Aku pun menganggukkan kepalaku. Lalu kami bertiga pun berjalan menuju gedung D. Semenjak adanya artikel aneh itu di mading gedung A, pagar gedung D tidak lagi di kunci karena pihak sekolah merasa bahwa seluruh siswa harus tahu tentang tulisan yang ada di mading gedung D agar bisa berhati-hati.
Selamat pagi atau siang bagi kalian yang sedang membaca. Aku sengaja tidak mengatakan selamat sore atau malam karena aku tahu kalian tidak akan membaca tulisanku di waktu-waktu rawan seperti itu.
Sebelum aku memulai tulisanku ini, aku ingin mengucapkan terima kasih kepada orang yang menulis artikel di gedung A itu. Kau adalah orang terbaik yang pernah kutahu dan semoga saja aku bisa bertemu denganmu secepat mungkin. Aku ingin berterima kasih kepadamu secara langsung dan mungkin kita bisa bekerja sama dalam menulis artikel dan kita bisa bersama-sama membangkitkan mading gedung ini. Aku sangat yakin, jika kita bergabung, mading gedung D akan menjadi mading terbaik di sekolah ini.
Kali ini aku akan memberitahu kalian mengenai sesuatu yang sebenarnya sudah sangat klise di kalangan remaja.

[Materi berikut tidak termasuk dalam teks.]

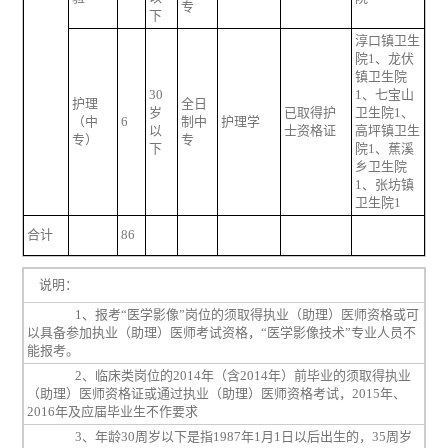
专
下
淳口镇卫生
院1、龙伏
镇卫生院
30
1、七宝山
护理
全日
岁
已取得护
卫生院1、
（中
6
制中
护理学
以
士资格证
高坪镇卫生
专）
专
下
院1、蕉溪
乡卫生院
1、张坊镇
卫生院1
合计
86
说明：
1
、报考“医学影像”岗位的须取得执业（助理）医师资格或可
以具备参加执业（助理）医师考试资格，“医学影像技术”专业人员不
能报考。
2
、临床类岗位的
2014
年（含
2014
年）前毕业的须取得执业
（助理）医师资格证或通过执业（助理）医师资格考试，
2015
年、
2016
年及应届毕业生不作要求
3
、年龄
30
周岁以下是指
1987
年
1
月
1
日以后出生的，
35
周岁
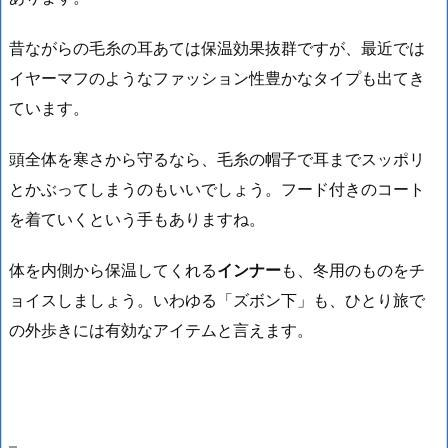
昔ながらの毛糸の耳あては保温効果抜群ですが、最近では
イヤーマフのようなファッション性豊かなタイプも出てき
ています。
頭全体を寒さから守るなら、
毛糸の帽子
で耳までスッポリ
とかぶってしまうのもいいでしょう。
フード付きのコート
を着ていくという手もありますね。
体を内側から保温してくれる
インナー
も、冬用のものをチ
ョイスしましょう。いわゆる「ズボン下」も、ひとり旅で
の外歩きには有効なアイテムと言えます。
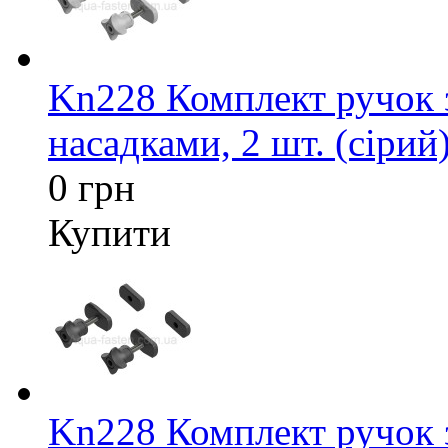
Kn228 Комплект ручок 
насадками, 2 шт. (сірий
0 грн
Купити
Kn228 Комплект ручок 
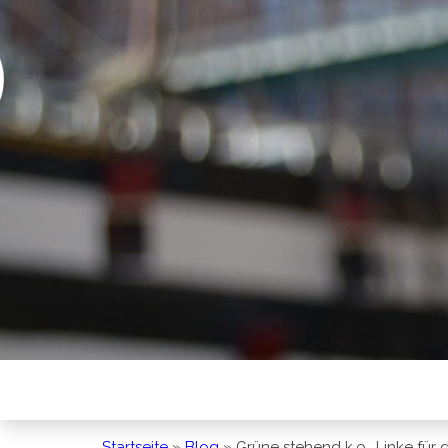
BREMEN SO
Startseite
»
Blog
»
Grüne stehend k.o., Linke für 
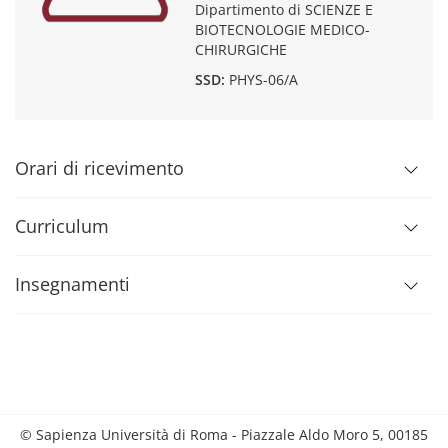
Dipartimento di SCIENZE E
BIOTECNOLOGIE MEDICO-
CHIRURGICHE
SSD:
PHYS-06/A
Orari di ricevimento
Curriculum
Insegnamenti
© Sapienza Università di Roma - Piazzale Aldo Moro 5, 00185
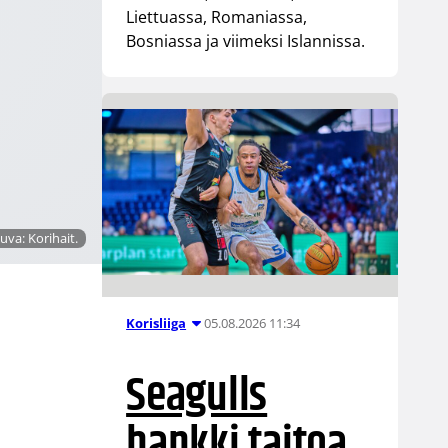
Liettuassa, Romaniassa,
Bosniassa ja viimeksi Islannissa.
uva: Korihait.
05.08.2026 11:34
Korisliiga
Seagulls
hankki taitoa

Hanya saja, karena aku merasa bahwa orang itu berhak untuk mendapatkan kebencian atas apa yang dirasakannya, aku memutuskan untuk memberitahukannya kepada kalian.
Seorang murid kelas XII dengan inisial MN ternyata menyukai pacar teman dekatnya sendiri. Inisial teman dekatnya itu adalah CA sementara pacarnya adalah AN. MN sudah menyukai AN sejak mereka berada di jenjang pendidikan menengah pertama. Dan sampai saat ini, ia masih menyukai AN walaupun dia tahu bahwa AN adalah kekasih CA.
Sangat klise, bukan? Sangat. Dan bukan itu yang ingin kuberitahukan karena itu merupakan sesuatu yang sangat biasa. Yang tidak biasa adalah MN dan AN kembali dekat tanpa sepengetahuan CA.
Aku melihat mereka bermesraan di dekat perpustakaan dengan tangan AN berada di pundak MN. Sangat menjijikkan, bukan? Kurasa sangat, karena mengingat hubungan mereka adalah hubungan yang terlarang.
Kurasa itu saja yang ingin kukatakan karena aku sebenarnya sangat muak melihat MN dengan segala ke-sok-jagoan yang ia miliki. Kuharap kalian juga memiliki pemikiran yang sama denganku. Dan marilah kita sama-sama berdoa agar MN segera sadar bahwa dia adalah orang yang sangat menjijikkan. Dan juga, marilah kita berdoa agar CA tetap sabar ketka mengetahui bahwa orang yang selama ini ia percayai adalah orang yang menusuknya dari belakang. Untuk CA, aku dan murid-murid di sekolah ini selalu mendukungmu dan semoga kau mendapatkan teman yang lebih baik daripada MN. Serta untuk AN, kau seharusnya bersyukur sudah berpacaran dengan CA, bukannya malah bermain belakang dengan orang yang jauh di bawah CA.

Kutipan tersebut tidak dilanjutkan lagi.